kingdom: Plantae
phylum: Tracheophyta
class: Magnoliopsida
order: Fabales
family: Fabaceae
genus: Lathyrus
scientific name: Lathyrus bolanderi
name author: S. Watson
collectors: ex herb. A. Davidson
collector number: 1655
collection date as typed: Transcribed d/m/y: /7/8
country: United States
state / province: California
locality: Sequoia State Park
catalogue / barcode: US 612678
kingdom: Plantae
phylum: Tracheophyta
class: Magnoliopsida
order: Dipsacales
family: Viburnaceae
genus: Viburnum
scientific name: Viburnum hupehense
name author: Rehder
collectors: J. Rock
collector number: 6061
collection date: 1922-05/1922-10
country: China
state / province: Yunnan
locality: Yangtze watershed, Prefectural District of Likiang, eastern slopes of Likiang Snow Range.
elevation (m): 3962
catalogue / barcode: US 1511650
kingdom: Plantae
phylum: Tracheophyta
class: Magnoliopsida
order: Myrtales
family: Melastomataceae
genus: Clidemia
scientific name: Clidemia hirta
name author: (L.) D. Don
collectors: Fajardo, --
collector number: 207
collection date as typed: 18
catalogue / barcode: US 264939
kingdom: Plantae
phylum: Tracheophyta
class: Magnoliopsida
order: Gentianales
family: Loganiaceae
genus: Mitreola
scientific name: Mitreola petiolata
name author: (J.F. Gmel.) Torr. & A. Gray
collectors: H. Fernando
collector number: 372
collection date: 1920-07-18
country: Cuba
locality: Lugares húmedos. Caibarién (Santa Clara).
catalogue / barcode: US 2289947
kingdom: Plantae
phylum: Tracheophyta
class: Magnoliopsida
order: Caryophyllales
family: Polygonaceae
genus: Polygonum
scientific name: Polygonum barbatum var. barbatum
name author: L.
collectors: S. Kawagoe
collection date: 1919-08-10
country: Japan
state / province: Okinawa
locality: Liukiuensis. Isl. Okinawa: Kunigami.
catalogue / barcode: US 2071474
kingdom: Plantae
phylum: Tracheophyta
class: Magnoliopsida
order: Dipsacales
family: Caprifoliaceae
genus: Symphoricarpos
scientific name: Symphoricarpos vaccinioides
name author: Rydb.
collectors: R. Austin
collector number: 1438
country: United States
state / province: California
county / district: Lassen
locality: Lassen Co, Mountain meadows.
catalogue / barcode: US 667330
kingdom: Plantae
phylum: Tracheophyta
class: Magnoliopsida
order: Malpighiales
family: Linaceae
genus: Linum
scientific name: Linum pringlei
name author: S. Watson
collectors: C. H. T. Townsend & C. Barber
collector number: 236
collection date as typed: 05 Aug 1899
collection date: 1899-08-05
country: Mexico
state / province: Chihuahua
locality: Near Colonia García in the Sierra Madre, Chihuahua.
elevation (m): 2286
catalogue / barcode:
┄┄┄┄┄┄
§ Short problem
Please write out all the records above again, replacing every "catalogue / barcode" with "specimen barcode" and changing nothing else.

§ Problem solution
kingdom: Plantae
phylum: Tracheophyta
class: Magnoliopsida
order: Fabales
family: Fabaceae
genus: Lathyrus
scientific name: Lathyrus bolanderi
name author: S. Watson
collectors: ex herb. A. Davidson
collector number: 1655
collection date as typed: Transcribed d/m/y: /7/8
country: United States
state / province: California
locality: Sequoia State Park
specimen barcode: US 612678
kingdom: Plantae
phylum: Tracheophyta
class: Magnoliopsida
order: Dipsacales
family: Viburnaceae
genus: Viburnum
scientific name: Viburnum hupehense
name author: Rehder
collectors: J. Rock
collector number: 6061
collection date: 1922-05/1922-10
country: China
state / province: Yunnan
locality: Yangtze watershed, Prefectural District of Likiang, eastern slopes of Likiang Snow Range.
elevation (m): 3962
specimen barcode: US 1511650
kingdom: Plantae
phylum: Tracheophyta
class: Magnoliopsida
order: Myrtales
family: Melastomataceae
genus: Clidemia
scientific name: Clidemia hirta
name author: (L.) D. Don
collectors: Fajardo, --
collector number: 207
collection date as typed: 18
specimen barcode: US 264939
kingdom: Plantae
phylum: Tracheophyta
class: Magnoliopsida
order: Gentianales
family: Loganiaceae
genus: Mitreola
scientific name: Mitreola petiolata
name author: (J.F. Gmel.) Torr. & A. Gray
collectors: H. Fernando
collector number: 372
collection date: 1920-07-18
country: Cuba
locality: Lugares húmedos. Caibarién (Santa Clara).
specimen barcode: US 2289947
kingdom: Plantae
phylum: Tracheophyta
class: Magnoliopsida
order: Caryophyllales
family: Polygonaceae
genus: Polygonum
scientific name: Polygonum barbatum var. barbatum
name author: L.
collectors: S. Kawagoe
collection date: 1919-08-10
country: Japan
state / province: Okinawa
locality: Liukiuensis. Isl. Okinawa: Kunigami.
specimen barcode: US 2071474
kingdom: Plantae
phylum: Tracheophyta
class: Magnoliopsida
order: Dipsacales
family: Caprifoliaceae
genus: Symphoricarpos
scientific name: Symphoricarpos vaccinioides
name author: Rydb.
collectors: R. Austin
collector number: 1438
country: United States
state / province: California
county / district: Lassen
locality: Lassen Co, Mountain meadows.
specimen barcode: US 667330
kingdom: Plantae
phylum: Tracheophyta
class: Magnoliopsida
order: Malpighiales
family: Linaceae
genus: Linum
scientific name: Linum pringlei
name author: S. Watson
collectors: C. H. T. Townsend & C. Barber
collector number: 236
collection date as typed: 05 Aug 1899
collection date: 1899-08-05
country: Mexico
state / province: Chihuahua
locality: Near Colonia García in the Sierra Madre, Chihuahua.
elevation (m): 2286
specimen barcode:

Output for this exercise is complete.